Letzte Woche jährten sich zum 25., bzw. zum 20. Mal die Jahrestage der Ermordung von Santi Brouard und Josu Muguruza (zwei baskische linke Politiker, die während der PSOE Regierung 1984 bzw. 1989 von Todesschwadronen ermordet wurden). Heute Nacht haben sie dutzende baskische Jugendliche verhaftet. Keiner soll glauben, dies seien Demonstrationen der Stärke. Nur ein schwacher Staat, der Angst vor der politischen Auseinandersetzung hat, greift gegen seinen politischen Gegner zu solchen Mitteln.

Trotz der Angriffe steht die Abertzale Linke weiterhin zu den Inhalten des Dokuments, mit dem sie in Altsasu ihre neue Initiative (zur Konfliktlösung) präsentierte. Kein repressives Vorgehen wird uns von diesem Weg abbringen. So sehr sie es versuchen, sie werden uns nicht von unserer Entscheidung abbringen, einen demokratischen Prozess zu initiieren und zu entwickeln. Die Abertzale Linke ist auf eine politische Konfrontation mit dem Staat vorbereitet und reicht den politischen, sozialen und gewerkschaftlich organisierten Aktivisten hierfür ihre Hand.

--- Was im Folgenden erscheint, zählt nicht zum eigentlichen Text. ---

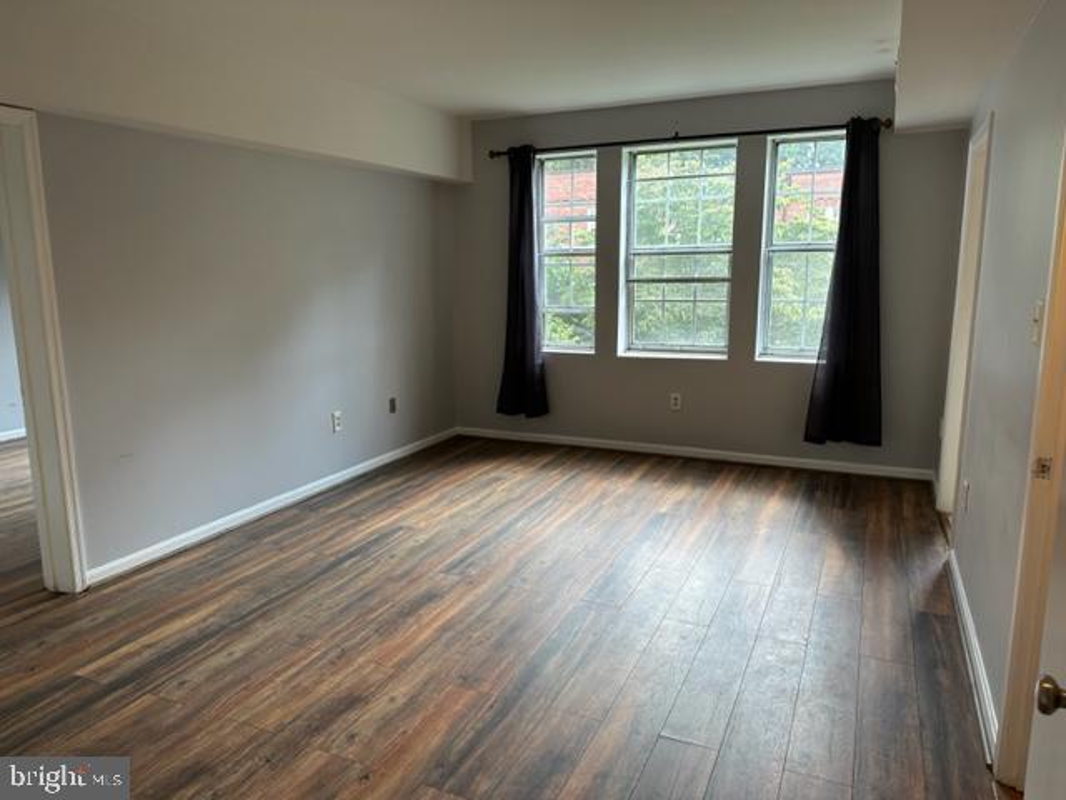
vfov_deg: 56.8
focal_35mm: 24
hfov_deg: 71.6
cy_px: 400
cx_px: 533
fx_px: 739
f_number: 1.78
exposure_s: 1/120
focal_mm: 6.86
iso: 64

Zum Schluss wollen wir dazu aufrufen, sich in Solidarität mit den Verhafteten an den Protesten gegen diese politisch-polizeilichen Operationen zu beteiligen.

Mutig voran!

Ezker Abertzalea, 24. November 2009



Abertzale Linke: Die Bedeutung des baskischen Begriffs “Abertzale” ist in diesem Kontext eng verknüpft mit der speziellen Ausprägung der baskischen Unabhängigkeitsbewegung als progressive und internationalistische Bewegung. Als solche umfasst sie ein breites Spektrum von Organisationen, wie zum Beispiel politische Parteien, Gewerkschaften und kulturelle Organisationen, sowie bedeutende Teile der Frauen- , Umwelt- und Internationalismusbewegungen, die das gemeinsame Ziel der Befreiung des Baskenlandes haben. So wie Republikanismus eine besondere Bedeutung im irischen Kontext besitzt, kann der Begriff Abertzale nicht nur einfach als Unabhängigkeitsbewegung übersetzt werden, ohne seine progressive Bedeutung zu betonen.

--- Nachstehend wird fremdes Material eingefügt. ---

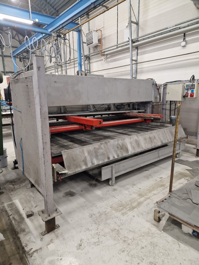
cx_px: 100
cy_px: 132
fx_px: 176
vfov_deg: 73.9
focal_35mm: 23
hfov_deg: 58.9
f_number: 1.8
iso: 50
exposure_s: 1/100
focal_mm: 5.4
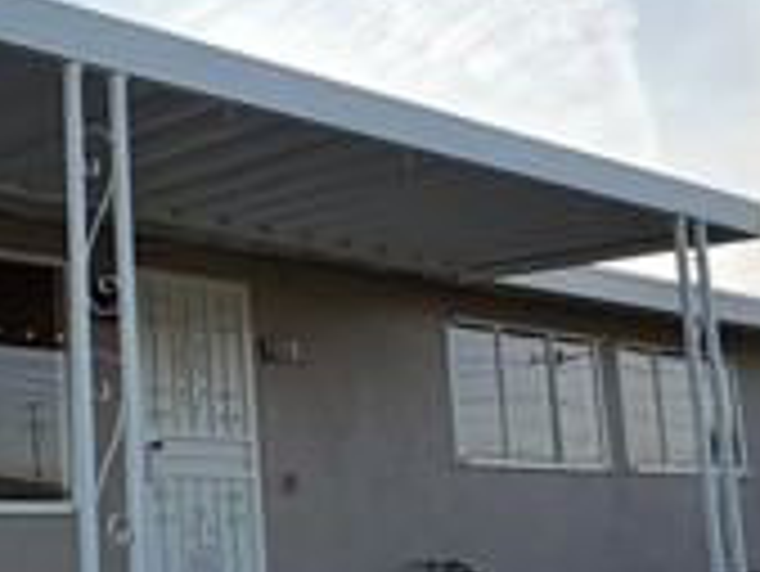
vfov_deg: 27.4
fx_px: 1164
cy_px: 369
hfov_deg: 30.6
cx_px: -153
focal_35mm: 53
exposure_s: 1/770
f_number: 2.2
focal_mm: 2.22
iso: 25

Verhaftete in Incommunicado-Haft

info-baskenland.de 25.11.2009 - 17:08
Alle gestern verhafteten 34 Jugendliche wurden nach Madrid überstellt und befinden sich weiter in Incommunicado-Haft. Nach weiteren 7 Jugendlichen, die gestern nicht in ihren Wohnungen angetroffen wurden, wird zurzeit gefahndet. Am Abend demonstrierten mehrere Tausend Menschen an verschiedenen Orten gegen die Verhaftungen.

Anschläge auf Bahnhof und Bus

info-baskenland.de 27.11.2009 - 12:34
An der Metro-Station in Getxo entstand heute morgen erheblicher Sachschaden durch einen Sprengsatz. Verletzt wurde niemand.

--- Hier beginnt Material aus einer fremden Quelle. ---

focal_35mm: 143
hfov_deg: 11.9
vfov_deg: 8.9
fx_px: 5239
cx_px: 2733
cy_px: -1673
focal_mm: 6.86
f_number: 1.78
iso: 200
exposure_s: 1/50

In Markina wurden gestern Abend die Passagiere eines Linienbusses von Unbekannten zum aussteigen gezwungen. Der Bus wurde anschließend in Brand gesetzt und brannte vollständig aus.

11 der am Dienstag verhafteten Jugendlichen wurden ins Gefängnis überstellt. Zwei Jugendliche befinden sich wieder auf freien Fuß, die restlichen Jugendlichen sind weiter in Incommunicado-Haft.

Richter Grande Marlaska hatte zuvor Maßnahmen zur Prävention von Folter für die Verhafteten abgelehnt.

Aktualisierung

Uschi Grandel 30.11.2009 - 22:43

Zwei neue Berichte zum aktuellen Stand der Verhaftungen und zum politischen Umfeld:
(1) Ingo Niebel: »Ihr werdet uns nicht stoppen«
(2) Uschi Grandel: Verhaftet wegen ihres politischen Engagements

Egunkaria Prozess beginnt

Uschi Grandel 13.12.2009 - 23:29

Interview

Paul 15.12.2009 - 10:50
Habe ein Interview zum heute beginnenden Prozess gegen die baskische Tageszeitung gefunden. Interessant, findet sich hier:  http://www.neues-deutschland.de/artikel/161168.gerechtigkeit-erwarte-ich-nicht.html

Sie wurde vor fast sieben Jahren geschlossen, die Journalisten gefolrtert, doch sogar die Staatsanwaltschaft hat die Einstellung gefordert, weil es keine Hinweise auf eine Verstrickung zur ETA gibt. Er wird aber, gegen alle Rechtsnormen, auf Basis einer "Volksanklage" von zwei faschistischen Organisation durchgezogen. 12 - 14 Jahre werden für die fünf Angeklagten gefordert und weil ein paar Tausend Euro an Mehrwertsteuer nicht gezahlt wurden, soll noch ein Prozess gegen acht Personen folgen, wo bis zu 26 Jahre gefordert werden.